P.D.S.- Il ne s’agit pas d’interdire l’anglais. Nous souhaitons offrir à nos contemporains la possibilité de s’exprimer en français là où l’anglais s’est installé. Bien sûr que les langues n’ont cessé d’emprunter aux autres. Une langue pure n’existe pas. Le français s’appuie sur l’italien, l’anglais, l’arabe, le russe. Mais auparavant, avait cours un temps de macération du mot qui, progressivement, dans sa morphologie, s’intégrait dans la langue. Aujourd’hui, les anglicismes sont adoptés immédiatement. Je ne suis pas certain que nos concitoyens comprennent le sens de certains termes qui arrivent en anglais dans notre langue. Notre rôle est une mission de service public. C’est un droit, le droit au français. Il est inscrit dans la Constitution, à l’article 2: la langue de la République est le français. Elle fait la cohésion de notre pays. Si ce ciment du pacte républicain s’abîme, il y a un danger à ce que notre société s’effrite.
F.-M.G.-C’est de toute manière l’usage qui fait la langue. L’objectif n’est pas d’imposer quoi que ce soit, ou de mettre en place des diktats. Ce ne sont que des suggestions qui, si nos compatriotes les jugent mieux adaptées que le terme anglais, pourront entrer dans le langage courant.
Derrière cette démarche, n’y a-t-il pas un enjeu d’attractivité de la France?
P.D.S.-Paris est la capitale de la mode, mais notre langue n’est plus aussi utilisée que par le passé pour dire cette mode. Pourtant, c’est très chic de parler français. À l’étranger, en Chine par exemple, on apprend notre langue, car elle évoque l’art de vivre, l’élégance, alors que chez nous, on préfère l’anglais pour être à la mode. C’est contradictoire.
La part importante de stylistes non francophones installés à Paris et l’internationalisation des maisons de mode françaises jouent-elles un rôle?
F.-M.G.- C’est très possible, même si je pense que les créateurs travaillant ici apprennent tous le Français, puisqu’ils vivent en France.

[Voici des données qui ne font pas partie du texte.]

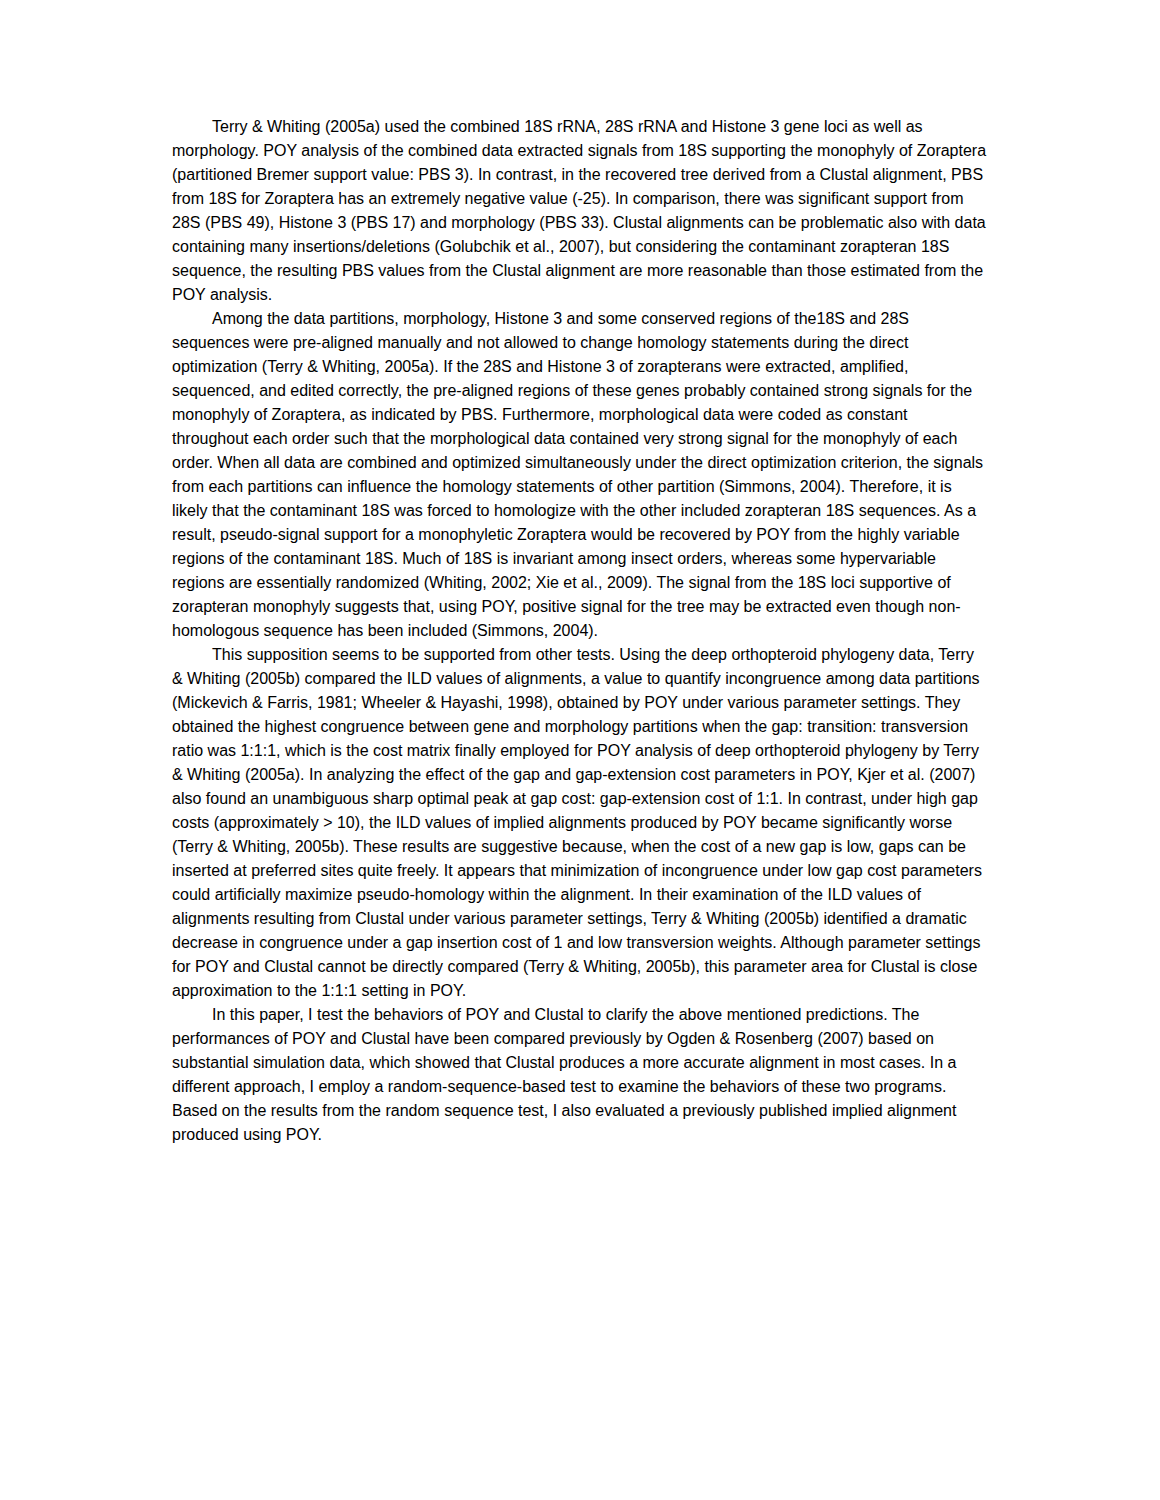Terry & Whiting (2005a) used the combined 18S rRNA, 28S rRNA and Histone 3 gene loci as well as morphology. POY analysis of the combined data extracted signals from 18S supporting the monophyly of Zoraptera (partitioned Bremer support value: PBS 3). In contrast, in the recovered tree derived from a Clustal alignment, PBS from 18S for Zoraptera has an extremely negative value (-25). In comparison, there was significant support from 28S (PBS 49), Histone 3 (PBS 17) and morphology (PBS 33). Clustal alignments can be problematic also with data containing many insertions/deletions (Golubchik et al., 2007), but considering the contaminant zorapteran 18S sequence, the resulting PBS values from the Clustal alignment are more reasonable than those estimated from the POY analysis.
Among the data partitions, morphology, Histone 3 and some conserved regions of the18S and 28S sequences were pre-aligned manually and not allowed to change homology statements during the direct optimization (Terry & Whiting, 2005a). If the 28S and Histone 3 of zorapterans were extracted, amplified, sequenced, and edited correctly, the pre-aligned regions of these genes probably contained strong signals for the monophyly of Zoraptera, as indicated by PBS. Furthermore, morphological data were coded as constant throughout each order such that the morphological data contained very strong signal for the monophyly of each order. When all data are combined and optimized simultaneously under the direct optimization criterion, the signals from each partitions can influence the homology statements of other partition (Simmons, 2004). Therefore, it is likely that the contaminant 18S was forced to homologize with the other included zorapteran 18S sequences. As a result, pseudo-signal support for a monophyletic Zoraptera would be recovered by POY from the highly variable regions of the contaminant 18S. Much of 18S is invariant among insect orders, whereas some hypervariable regions are essentially randomized (Whiting, 2002; Xie et al., 2009). The signal from the 18S loci supportive of zorapteran monophyly suggests that, using POY, positive signal for the tree may be extracted even though non-homologous sequence has been included (Simmons, 2004).
This supposition seems to be supported from other tests. Using the deep orthopteroid phylogeny data, Terry & Whiting (2005b) compared the ILD values of alignments, a value to quantify incongruence among data partitions (Mickevich & Farris, 1981; Wheeler & Hayashi, 1998), obtained by POY under various parameter settings. They obtained the highest congruence between gene and morphology partitions when the gap: transition: transversion ratio was 1:1:1, which is the cost matrix finally employed for POY analysis of deep orthopteroid phylogeny by Terry & Whiting (2005a). In analyzing the effect of the gap and gap-extension cost parameters in POY, Kjer et al. (2007) also found an unambiguous sharp optimal peak at gap cost: gap-extension cost of 1:1. In contrast, under high gap costs (approximately > 10), the ILD values of implied alignments produced by POY became significantly worse (Terry & Whiting, 2005b). These results are suggestive because, when the cost of a new gap is low, gaps can be inserted at preferred sites quite freely. It appears that minimization of incongruence under low gap cost parameters could artificially maximize pseudo-homology within the alignment. In their examination of the ILD values of alignments resulting from Clustal under various parameter settings, Terry & Whiting (2005b) identified a dramatic decrease in congruence under a gap insertion cost of 1 and low transversion weights. Although parameter settings for POY and Clustal cannot be directly compared (Terry & Whiting, 2005b), this parameter area for Clustal is close approximation to the 1:1:1 setting in POY.
In this paper, I test the behaviors of POY and Clustal to clarify the above mentioned predictions. The performances of POY and Clustal have been compared previously by Ogden & Rosenberg (2007) based on substantial simulation data, which showed that Clustal produces a more accurate alignment in most cases. In a different approach, I employ a random-sequence-based test to examine the behaviors of these two programs. Based on the results from the random sequence test, I also evaluated a previously published implied alignment produced using POY.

En revanche, la clientèle de la mode est principalement étrangère, de passage ou à l’export. L’international représente 50 % du marché de la filière. Naturellement, les communicants s’adressent en anglais au public. Ils ont sans doute tort, car notre langue a une capacité de séduction insoupçonnée.
P.D.S.-En ce qui concerne les clients, on est en mesure de faire cohabiter deux langues. Ce serait la voie intelligente, équilibrée et un signe d’ouverture au monde. On y gagnerait en attractivité: un certain nombre de termes français sont plus efficaces dans l’imaginaire d’interlocuteurs étrangers. Notre langue ne pourra pas se substituer à l’anglais, mais elle peut l’accompagner.